> What is needed: Lines from the entries below that hold "trusted" form the answer; copy all of them.

╭─ Input records

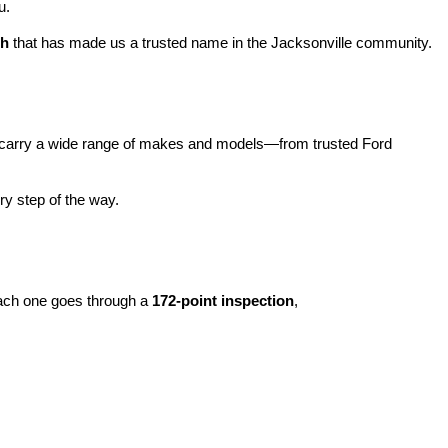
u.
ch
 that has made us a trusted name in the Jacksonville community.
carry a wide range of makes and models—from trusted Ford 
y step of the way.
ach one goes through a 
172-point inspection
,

╰─
╭─ Input records

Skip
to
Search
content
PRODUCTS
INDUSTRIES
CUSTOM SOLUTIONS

╰─

> Solution for this problem:
 that has made us a trusted name in the Jacksonville community.
carry a wide range of makes and models—from trusted Ford 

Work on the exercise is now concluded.